Canberra hatte die Neuregelungen am Donnerstag angekündigt. Sie sehen überdies die Einführung eines Losverfahrens für das bei jungen Rucksackreisenden beliebte Programm "Working Holiday" vor. Zudem soll die Einreise von Angehörigen unterbunden werden, die Studierende begleiten.

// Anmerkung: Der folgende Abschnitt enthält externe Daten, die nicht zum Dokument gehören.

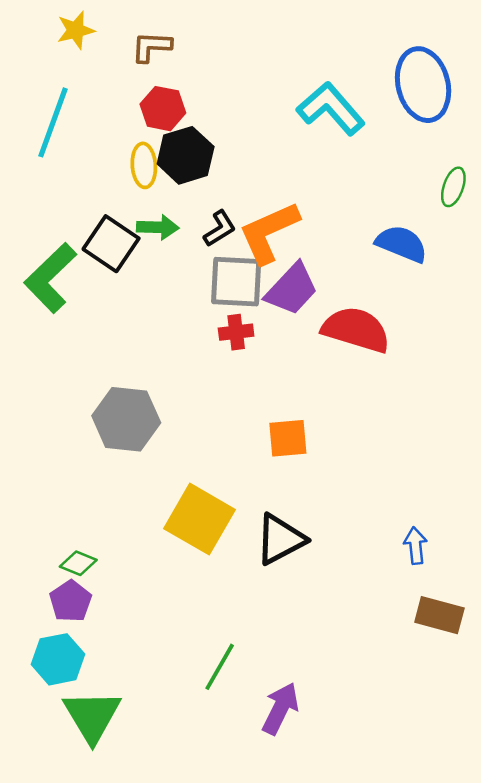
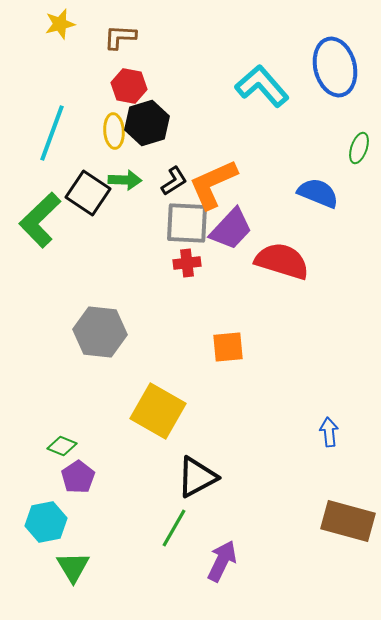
cyan line: (53, 122) -> (52, 133), moved
black triangle: (280, 539) -> (197, 477), moved
purple pentagon: (71, 601) -> (78, 477), moved
brown rectangle: (439, 615) -> (348, 521), moved, size x1.4
green triangle: (92, 716) -> (73, 567), size x0.7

Die regierende Labour-Partei bestreitet, dass sie die Visa-Bestimmungen als Reaktion auf den Aufstieg der rechtspopulistischen Partei One Nation verschärft. Diese hat in diesem Jahr stark an Zustimmung gewonnen. Sie fordert eine drastische Reduzierung der Einwanderung und ist zu einer der beliebtesten Parteien des Landes geworden.

Erin McLeod vom australischen Tourismusverband Australian Tourism Industry Council kritisierte die Überlegungen zum Gewahrsam von Touristen als abträglich für Australiens Image. "Ich glaube nicht, dass dies unserem Ruf als gastfreundliches Reiseziel zuträglich ist", sagte sie der Nachrichtenagentur AFP. "Es kann sogar ziemlich schädlich sein", fügte sie hinzu und verwies auf die wichtige Rolle des Tourismus für die australische Wirtschaft.